SADİ-i ŞİRAZİ
Ebu Muhammed Muslihiddin b. Abdullah b. Müşrifeddin Sadi-i Şirazi, Firdevsi’den sonra hiç şüphesiz İran edebiyatında parlayan en büyük Şairdir. Din âlimlerinden oluşan bir ailede dünyaya gelen Sadi, çocukluğundan itibaren babasının özel eğitimlerine tabi tutulur. İlköğrenimini bitirdikten sonra Bağdat’a giderek, dönemin büyük âlimlerinden ders almaya başlar. 1276 yılında Şiraz’a döndükten sonra Fars Atabeylerinden olan Sa’d b. Ebubekir b. Sa’d-ı Zengi’nin ilgisini çeker.
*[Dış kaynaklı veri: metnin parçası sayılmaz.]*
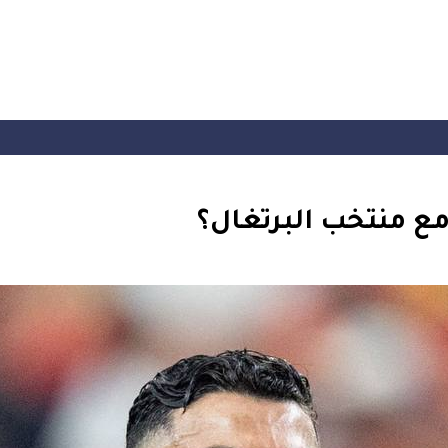
مع منتخب البرتغال؟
Bazı kaynaklara göre Sadi, mahlasını Sa’d-ı Zengi’den almıştır. Sadi’nin hayatı, kasideler, gazeller ve risaleler yazarak geçmiştir. 1311-1317 yılları arasında vefat etmiştir.
Sadi’nin eserleri şiir ve düz yazı (nazım ve nesir) olarak iki bölümden oluşmaktadır. Bostan adıyla bilinen ve 4000 beyitten oluşan nazım (şiir) kitabının ilk bölümü şüphesiz klasik Fars edebiyatının şaheserlerinden sayılır. Nazım bölümünün ikinci kısmı, yaklaşık 700 beyitten oluşan Arapça şiirlerdir. Üçüncü bölümü ise Farsça kasideleri ihtiva eder. Dördüncü bölümde mersiyeler yer almaktadır. Bunlara ilaveten mulemaat, müsellesat, terci’ât, tayyibat, bedayi’ vb. nazım türlerinden oluşan pek çok eser geriye bırakmıştır. Klasik İran edebiyatının şaheserleri arasında yer alan Sadi’nin Gülistan adlı eseri ise, ahlaki öğütler ve hikmetli kavramlar içermektedir. Onun, hayatında kazandığı ün, ölümünden sonra hızla yayılarak bu güne kadar süregelmekte, eserleri ise edebiyatçılar ve bilim adamlarının atıfta bulunduğu en kıymetli kaynaklardan sayılmaktadır.